__Records for the task__.
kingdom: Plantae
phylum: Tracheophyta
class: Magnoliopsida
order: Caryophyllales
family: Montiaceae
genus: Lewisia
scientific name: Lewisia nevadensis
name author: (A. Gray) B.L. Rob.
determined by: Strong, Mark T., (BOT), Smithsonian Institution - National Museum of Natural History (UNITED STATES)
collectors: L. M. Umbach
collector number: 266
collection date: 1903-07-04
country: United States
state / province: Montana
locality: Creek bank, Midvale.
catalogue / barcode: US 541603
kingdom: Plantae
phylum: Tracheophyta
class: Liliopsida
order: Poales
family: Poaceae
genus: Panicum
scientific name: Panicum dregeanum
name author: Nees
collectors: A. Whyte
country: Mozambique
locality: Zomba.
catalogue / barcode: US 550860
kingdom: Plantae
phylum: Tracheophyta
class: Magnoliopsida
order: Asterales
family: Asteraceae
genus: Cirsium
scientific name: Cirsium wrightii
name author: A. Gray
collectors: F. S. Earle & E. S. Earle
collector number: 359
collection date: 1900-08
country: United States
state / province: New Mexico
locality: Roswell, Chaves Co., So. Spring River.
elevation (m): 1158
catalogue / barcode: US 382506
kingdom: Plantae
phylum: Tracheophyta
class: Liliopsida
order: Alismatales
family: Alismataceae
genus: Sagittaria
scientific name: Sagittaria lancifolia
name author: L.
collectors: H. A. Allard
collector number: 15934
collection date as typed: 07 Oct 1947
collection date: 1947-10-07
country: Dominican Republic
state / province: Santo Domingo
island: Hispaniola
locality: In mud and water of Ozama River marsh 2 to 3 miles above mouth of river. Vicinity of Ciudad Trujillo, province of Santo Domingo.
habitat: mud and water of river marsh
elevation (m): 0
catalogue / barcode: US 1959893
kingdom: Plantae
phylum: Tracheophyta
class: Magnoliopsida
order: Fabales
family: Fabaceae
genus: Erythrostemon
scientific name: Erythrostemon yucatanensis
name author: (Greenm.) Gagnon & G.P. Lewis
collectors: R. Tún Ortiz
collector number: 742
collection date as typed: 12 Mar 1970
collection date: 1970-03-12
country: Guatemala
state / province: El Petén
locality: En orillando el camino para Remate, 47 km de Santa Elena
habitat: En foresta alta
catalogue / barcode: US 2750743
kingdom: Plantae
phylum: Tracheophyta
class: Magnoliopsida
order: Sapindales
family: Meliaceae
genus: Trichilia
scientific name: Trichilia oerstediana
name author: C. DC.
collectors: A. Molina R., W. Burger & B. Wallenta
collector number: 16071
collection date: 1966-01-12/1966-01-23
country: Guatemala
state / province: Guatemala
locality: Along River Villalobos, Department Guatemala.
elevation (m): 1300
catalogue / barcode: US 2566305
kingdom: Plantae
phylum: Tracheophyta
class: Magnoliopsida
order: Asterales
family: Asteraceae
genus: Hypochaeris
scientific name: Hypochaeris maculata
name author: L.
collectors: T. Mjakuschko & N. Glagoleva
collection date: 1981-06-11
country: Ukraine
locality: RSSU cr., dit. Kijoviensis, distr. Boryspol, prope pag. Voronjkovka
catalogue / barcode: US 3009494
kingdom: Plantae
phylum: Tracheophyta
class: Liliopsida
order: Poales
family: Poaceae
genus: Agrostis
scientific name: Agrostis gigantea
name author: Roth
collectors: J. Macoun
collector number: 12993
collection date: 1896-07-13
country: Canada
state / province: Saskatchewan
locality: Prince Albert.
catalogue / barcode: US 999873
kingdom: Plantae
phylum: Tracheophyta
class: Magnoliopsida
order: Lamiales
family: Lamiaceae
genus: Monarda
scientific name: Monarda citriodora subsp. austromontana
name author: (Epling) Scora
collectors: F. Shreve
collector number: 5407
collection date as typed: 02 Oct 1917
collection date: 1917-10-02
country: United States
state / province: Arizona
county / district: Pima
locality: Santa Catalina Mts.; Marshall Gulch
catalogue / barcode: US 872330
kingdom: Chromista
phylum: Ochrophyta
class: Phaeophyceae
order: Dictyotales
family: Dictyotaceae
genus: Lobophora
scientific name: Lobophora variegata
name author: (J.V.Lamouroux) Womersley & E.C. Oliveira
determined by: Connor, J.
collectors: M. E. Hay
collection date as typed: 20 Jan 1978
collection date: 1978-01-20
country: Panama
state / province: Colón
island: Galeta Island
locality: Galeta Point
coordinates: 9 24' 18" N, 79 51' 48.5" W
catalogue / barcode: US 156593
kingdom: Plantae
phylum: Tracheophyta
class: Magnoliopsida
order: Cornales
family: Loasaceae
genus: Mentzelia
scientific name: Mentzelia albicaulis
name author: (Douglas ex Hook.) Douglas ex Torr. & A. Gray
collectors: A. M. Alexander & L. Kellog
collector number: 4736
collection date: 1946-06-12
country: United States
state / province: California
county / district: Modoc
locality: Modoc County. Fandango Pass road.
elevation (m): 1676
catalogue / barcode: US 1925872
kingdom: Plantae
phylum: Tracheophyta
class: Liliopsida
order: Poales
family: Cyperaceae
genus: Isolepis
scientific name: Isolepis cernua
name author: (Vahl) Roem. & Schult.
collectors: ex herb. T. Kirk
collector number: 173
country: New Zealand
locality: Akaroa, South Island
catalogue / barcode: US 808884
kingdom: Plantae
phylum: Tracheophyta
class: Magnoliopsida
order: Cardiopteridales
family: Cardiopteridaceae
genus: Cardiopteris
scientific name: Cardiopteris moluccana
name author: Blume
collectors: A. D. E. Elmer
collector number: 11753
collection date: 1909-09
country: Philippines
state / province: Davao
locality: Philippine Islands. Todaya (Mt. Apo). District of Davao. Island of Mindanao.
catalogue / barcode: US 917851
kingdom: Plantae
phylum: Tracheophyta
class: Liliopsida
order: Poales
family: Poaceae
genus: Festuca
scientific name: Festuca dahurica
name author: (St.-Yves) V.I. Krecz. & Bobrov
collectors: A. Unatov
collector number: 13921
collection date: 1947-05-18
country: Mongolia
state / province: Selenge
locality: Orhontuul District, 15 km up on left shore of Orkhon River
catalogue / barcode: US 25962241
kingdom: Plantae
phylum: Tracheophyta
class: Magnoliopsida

__Instruction__. Reproduce the whole listing, putting "site" in place of every "locality" and changing nothing else.

__Final result__.
kingdom: Plantae
phylum: Tracheophyta
class: Magnoliopsida
order: Caryophyllales
family: Montiaceae
genus: Lewisia
scientific name: Lewisia nevadensis
name author: (A. Gray) B.L. Rob.
determined by: Strong, Mark T., (BOT), Smithsonian Institution - National Museum of Natural History (UNITED STATES)
collectors: L. M. Umbach
collector number: 266
collection date: 1903-07-04
country: United States
state / province: Montana
site: Creek bank, Midvale.
catalogue / barcode: US 541603
kingdom: Plantae
phylum: Tracheophyta
class: Liliopsida
order: Poales
family: Poaceae
genus: Panicum
scientific name: Panicum dregeanum
name author: Nees
collectors: A. Whyte
country: Mozambique
site: Zomba.
catalogue / barcode: US 550860
kingdom: Plantae
phylum: Tracheophyta
class: Magnoliopsida
order: Asterales
family: Asteraceae
genus: Cirsium
scientific name: Cirsium wrightii
name author: A. Gray
collectors: F. S. Earle & E. S. Earle
collector number: 359
collection date: 1900-08
country: United States
state / province: New Mexico
site: Roswell, Chaves Co., So. Spring River.
elevation (m): 1158
catalogue / barcode: US 382506
kingdom: Plantae
phylum: Tracheophyta
class: Liliopsida
order: Alismatales
family: Alismataceae
genus: Sagittaria
scientific name: Sagittaria lancifolia
name author: L.
collectors: H. A. Allard
collector number: 15934
collection date as typed: 07 Oct 1947
collection date: 1947-10-07
country: Dominican Republic
state / province: Santo Domingo
island: Hispaniola
site: In mud and water of Ozama River marsh 2 to 3 miles above mouth of river. Vicinity of Ciudad Trujillo, province of Santo Domingo.
habitat: mud and water of river marsh
elevation (m): 0
catalogue / barcode: US 1959893
kingdom: Plantae
phylum: Tracheophyta
class: Magnoliopsida
order: Fabales
family: Fabaceae
genus: Erythrostemon
scientific name: Erythrostemon yucatanensis
name author: (Greenm.) Gagnon & G.P. Lewis
collectors: R. Tún Ortiz
collector number: 742
collection date as typed: 12 Mar 1970
collection date: 1970-03-12
country: Guatemala
state / province: El Petén
site: En orillando el camino para Remate, 47 km de Santa Elena
habitat: En foresta alta
catalogue / barcode: US 2750743
kingdom: Plantae
phylum: Tracheophyta
class: Magnoliopsida
order: Sapindales
family: Meliaceae
genus: Trichilia
scientific name: Trichilia oerstediana
name author: C. DC.
collectors: A. Molina R., W. Burger & B. Wallenta
collector number: 16071
collection date: 1966-01-12/1966-01-23
country: Guatemala
state / province: Guatemala
site: Along River Villalobos, Department Guatemala.
elevation (m): 1300
catalogue / barcode: US 2566305
kingdom: Plantae
phylum: Tracheophyta
class: Magnoliopsida
order: Asterales
family: Asteraceae
genus: Hypochaeris
scientific name: Hypochaeris maculata
name author: L.
collectors: T. Mjakuschko & N. Glagoleva
collection date: 1981-06-11
country: Ukraine
site: RSSU cr., dit. Kijoviensis, distr. Boryspol, prope pag. Voronjkovka
catalogue / barcode: US 3009494
kingdom: Plantae
phylum: Tracheophyta
class: Liliopsida
order: Poales
family: Poaceae
genus: Agrostis
scientific name: Agrostis gigantea
name author: Roth
collectors: J. Macoun
collector number: 12993
collection date: 1896-07-13
country: Canada
state / province: Saskatchewan
site: Prince Albert.
catalogue / barcode: US 999873
kingdom: Plantae
phylum: Tracheophyta
class: Magnoliopsida
order: Lamiales
family: Lamiaceae
genus: Monarda
scientific name: Monarda citriodora subsp. austromontana
name author: (Epling) Scora
collectors: F. Shreve
collector number: 5407
collection date as typed: 02 Oct 1917
collection date: 1917-10-02
country: United States
state / province: Arizona
county / district: Pima
site: Santa Catalina Mts.; Marshall Gulch
catalogue / barcode: US 872330
kingdom: Chromista
phylum: Ochrophyta
class: Phaeophyceae
order: Dictyotales
family: Dictyotaceae
genus: Lobophora
scientific name: Lobophora variegata
name author: (J.V.Lamouroux) Womersley & E.C. Oliveira
determined by: Connor, J.
collectors: M. E. Hay
collection date as typed: 20 Jan 1978
collection date: 1978-01-20
country: Panama
state / province: Colón
island: Galeta Island
site: Galeta Point
coordinates: 9 24' 18" N, 79 51' 48.5" W
catalogue / barcode: US 156593
kingdom: Plantae
phylum: Tracheophyta
class: Magnoliopsida
order: Cornales
family: Loasaceae
genus: Mentzelia
scientific name: Mentzelia albicaulis
name author: (Douglas ex Hook.) Douglas ex Torr. & A. Gray
collectors: A. M. Alexander & L. Kellog
collector number: 4736
collection date: 1946-06-12
country: United States
state / province: California
county / district: Modoc
site: Modoc County. Fandango Pass road.
elevation (m): 1676
catalogue / barcode: US 1925872
kingdom: Plantae
phylum: Tracheophyta
class: Liliopsida
order: Poales
family: Cyperaceae
genus: Isolepis
scientific name: Isolepis cernua
name author: (Vahl) Roem. & Schult.
collectors: ex herb. T. Kirk
collector number: 173
country: New Zealand
site: Akaroa, South Island
catalogue / barcode: US 808884
kingdom: Plantae
phylum: Tracheophyta
class: Magnoliopsida
order: Cardiopteridales
family: Cardiopteridaceae
genus: Cardiopteris
scientific name: Cardiopteris moluccana
name author: Blume
collectors: A. D. E. Elmer
collector number: 11753
collection date: 1909-09
country: Philippines
state / province: Davao
site: Philippine Islands. Todaya (Mt. Apo). District of Davao. Island of Mindanao.
catalogue / barcode: US 917851
kingdom: Plantae
phylum: Tracheophyta
class: Liliopsida
order: Poales
family: Poaceae
genus: Festuca
scientific name: Festuca dahurica
name author: (St.-Yves) V.I. Krecz. & Bobrov
collectors: A. Unatov
collector number: 13921
collection date: 1947-05-18
country: Mongolia
state / province: Selenge
site: Orhontuul District, 15 km up on left shore of Orkhon River
catalogue / barcode: US 25962241
kingdom: Plantae
phylum: Tracheophyta
class: Magnoliopsida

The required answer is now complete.